Ayala acknowledges the difficulty, but fudges. You cannot do that kind of waffle in the hard sciences where the real-world facts will destroy bogus ideas, but Darwinism is not a science at all, just story-telling. Fiction writers have no limits to what they can fabricate, so long as there are readers willing to pay for it. Ayala says,
There is, however, an important difference between animals and humans that is relevant in this respect. Namely, the fitness advantage of selfish over altruistic behavior does not apply to humans, because humans can understand the benefits of altruistic behavior (to the group and indirectly to them) and thus adopt altruism and protect it, by laws or otherwise, against selfish behavior that harms the social group.Sounds good on paper, doesn't it? Even more so, humans can understand the benefits of only appearing to be altruistic while actually acting very selfishly. Laws do not enforce morality, as the atheists keep telling us in other contexts.
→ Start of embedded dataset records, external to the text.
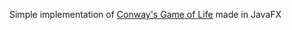 Simple implementation of [Conway's Game of Life](https://en.wikipedia.org/wiki/Conway%27s_Game_of_Life) made in JavaFX
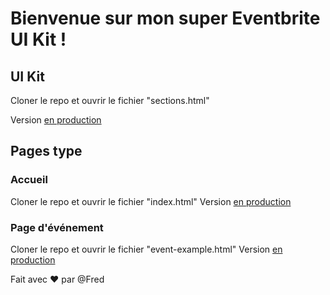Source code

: Bienvenue sur mon super Eventbrite UI Kit !
======

## UI Kit
Cloner le repo et ouvrir le fichier "sections.html"

Version [en production](https://www.bonnand.co/eventbrite/ui-kit)


## Pages type

### Accueil
Cloner le repo et ouvrir le fichier "index.html"
Version [en production](https://www.bonnand.co/eventbrite/)

### Page d'événement
Cloner le repo et ouvrir le fichier "event-example.html"
Version [en production](https://www.bonnand.co/eventbrite/event-example.html)


Fait avec :hearts: par @Fred
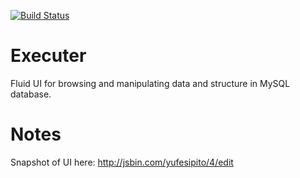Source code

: [![Build Status](https://magnum.travis-ci.com/VictorBjelkholm/Executer.svg?token=rtdXqmpzgVPsHvpB6ADb&branch=master)](https://magnum.travis-ci.com/VictorBjelkholm/Executer)

Executer
============


Fluid UI for browsing and manipulating data and structure in MySQL database.


Notes
===========
Snapshot of UI here: http://jsbin.com/yufesipito/4/edit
Dostoyevsky pointed out in Karamazov that there is no morality without immortality. The USA (and before us, England and Germany) came a long way on Christian ethics (and immortality). The last half-century demolition of Christian teaching in the USA (sooner in England and Germany, resulting in their earlier dissipation) is now resulting in massive public immorality and social dissolution. The atheists have no immortality to sell, so the public -- including the atheists -- is not buying their morality. Ayala quotes Darwin, "an advancement in the standard of morality and an increase in the number of well-endowed men will certainly give an immense advantage to one tribe over another," but nevertheless admits
...there are many more individual organisms than there are populations; and individuals are born, procreate, and die at rates much higher than populations. Thus, the rate of multiplication of selfish individuals over altruists is likely to be much higher than the rate at which altruistic populations multiply relative to predominantly selfish populations.Unlike Darwinism, mathematics is not subject to personal preferences. The demographics we see happening in the USA today exactly matches what Ayala's own math tells us -- and not the unscientific fairy tale Ayala wants us to believe.